Les malheurs les plus grands me touchent moins que rien, [690]

Sa main mise en la mienne, ainsi que je l'espère ;

Car il n'est plus saison que sa bonté diffère

De m'accorder bientôt ce sensible bonheur,

Dont le retardement blesserait votre honneur :

Sa main, dis-je, donnée, et la mienne reçue, [695]

Feront qu'en ses desseins la Fortune déçue

Me laissera jouir de ce bonheur parfait,

Sans me plus tourmenter, comme elle a toujours fait.

Ne différez donc plus ce bien incomparable,

Faites un homme heureux d'un homme misérable : [700]

Achevez ma fortune en public dès demain,

Et recevant mon coeur, donnez-moi votre main.

HÉLÈNE

Vous pressez un peu trop ce qu'on peut toujours faire,

Vouloir être mon Maître, est-ce vouloir me plaire ?

Vous m'aimez Dom Diègue, au moins, ce dites-vous, [705]

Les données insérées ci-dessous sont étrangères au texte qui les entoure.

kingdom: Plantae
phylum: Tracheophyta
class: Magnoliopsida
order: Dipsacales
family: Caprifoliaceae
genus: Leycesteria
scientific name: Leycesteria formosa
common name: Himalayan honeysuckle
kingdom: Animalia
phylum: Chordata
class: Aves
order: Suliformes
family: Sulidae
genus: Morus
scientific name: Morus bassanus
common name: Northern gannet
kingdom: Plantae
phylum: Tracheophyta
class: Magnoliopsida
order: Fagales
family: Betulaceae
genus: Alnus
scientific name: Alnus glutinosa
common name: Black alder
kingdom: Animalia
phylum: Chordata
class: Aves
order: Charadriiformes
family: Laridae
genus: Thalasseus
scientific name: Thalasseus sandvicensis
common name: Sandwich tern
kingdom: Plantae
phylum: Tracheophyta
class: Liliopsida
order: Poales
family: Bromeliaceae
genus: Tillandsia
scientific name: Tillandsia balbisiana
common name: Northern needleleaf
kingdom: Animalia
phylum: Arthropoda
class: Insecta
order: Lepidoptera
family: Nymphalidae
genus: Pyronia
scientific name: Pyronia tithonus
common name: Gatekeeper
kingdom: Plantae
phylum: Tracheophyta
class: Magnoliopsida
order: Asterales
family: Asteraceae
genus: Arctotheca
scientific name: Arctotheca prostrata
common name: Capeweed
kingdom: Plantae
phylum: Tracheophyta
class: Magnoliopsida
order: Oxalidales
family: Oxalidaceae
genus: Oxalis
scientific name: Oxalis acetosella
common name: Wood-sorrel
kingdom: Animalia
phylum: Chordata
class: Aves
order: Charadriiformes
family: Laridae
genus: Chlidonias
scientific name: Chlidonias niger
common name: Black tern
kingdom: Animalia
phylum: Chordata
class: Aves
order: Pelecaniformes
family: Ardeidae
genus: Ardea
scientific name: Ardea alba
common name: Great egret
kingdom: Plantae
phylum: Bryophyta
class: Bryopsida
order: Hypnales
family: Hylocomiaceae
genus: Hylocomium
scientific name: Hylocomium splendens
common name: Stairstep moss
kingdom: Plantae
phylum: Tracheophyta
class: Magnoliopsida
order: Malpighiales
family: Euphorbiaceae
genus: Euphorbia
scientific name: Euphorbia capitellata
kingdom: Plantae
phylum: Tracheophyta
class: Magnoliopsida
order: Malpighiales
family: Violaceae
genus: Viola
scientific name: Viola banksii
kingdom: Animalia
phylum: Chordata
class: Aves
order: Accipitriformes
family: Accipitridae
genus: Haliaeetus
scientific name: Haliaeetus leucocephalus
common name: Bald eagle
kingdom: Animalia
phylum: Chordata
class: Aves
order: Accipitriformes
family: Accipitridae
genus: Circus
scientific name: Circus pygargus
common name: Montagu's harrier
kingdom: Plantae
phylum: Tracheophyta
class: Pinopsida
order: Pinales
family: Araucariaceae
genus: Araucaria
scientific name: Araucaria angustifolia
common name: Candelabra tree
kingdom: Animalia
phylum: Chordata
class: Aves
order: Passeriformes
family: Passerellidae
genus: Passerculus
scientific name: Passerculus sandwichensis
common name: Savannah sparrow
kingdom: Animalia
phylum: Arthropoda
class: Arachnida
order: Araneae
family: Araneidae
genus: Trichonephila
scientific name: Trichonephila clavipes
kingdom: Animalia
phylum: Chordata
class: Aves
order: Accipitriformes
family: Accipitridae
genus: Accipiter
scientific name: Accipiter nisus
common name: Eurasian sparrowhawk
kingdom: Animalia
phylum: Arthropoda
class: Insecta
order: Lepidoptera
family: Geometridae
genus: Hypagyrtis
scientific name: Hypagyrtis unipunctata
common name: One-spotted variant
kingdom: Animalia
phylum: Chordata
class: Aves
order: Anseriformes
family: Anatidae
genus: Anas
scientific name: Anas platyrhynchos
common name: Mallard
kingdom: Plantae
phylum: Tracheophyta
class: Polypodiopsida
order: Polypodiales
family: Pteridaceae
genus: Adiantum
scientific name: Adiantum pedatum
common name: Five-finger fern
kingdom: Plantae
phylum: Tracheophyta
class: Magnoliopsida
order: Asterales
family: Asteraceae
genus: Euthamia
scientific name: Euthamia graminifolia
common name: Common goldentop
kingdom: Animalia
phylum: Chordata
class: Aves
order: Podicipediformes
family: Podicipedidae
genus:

J'aime bien Dom Diègue, et craint fort un époux :

Vous n'avez point de bien, j'aime fort la dépense,

Jugez par ce discours de tout ce que je pense.

DOM DIÈGUE

Vous refusez un bien si longtemps attendu ?

HÉLÈNE

Osez-vous vous en plaindre, et vous était-il dû ? [710]

DOM DIÈGUE

Ô que vous cachiez bien votre âme intéressée !

HÉLÈNE

Ô qu'en vous épousant je serais insensée !

DOM DIÈGUE

Je ne le pouvais croire alors qu'on me l'apprit

Que vous aimiez le bien.

HÉLÈNE

C'est avoir de l'esprit.

DOM DIÈGUE

Vous en avez beaucoup, mais bien plus d'avarice. [715]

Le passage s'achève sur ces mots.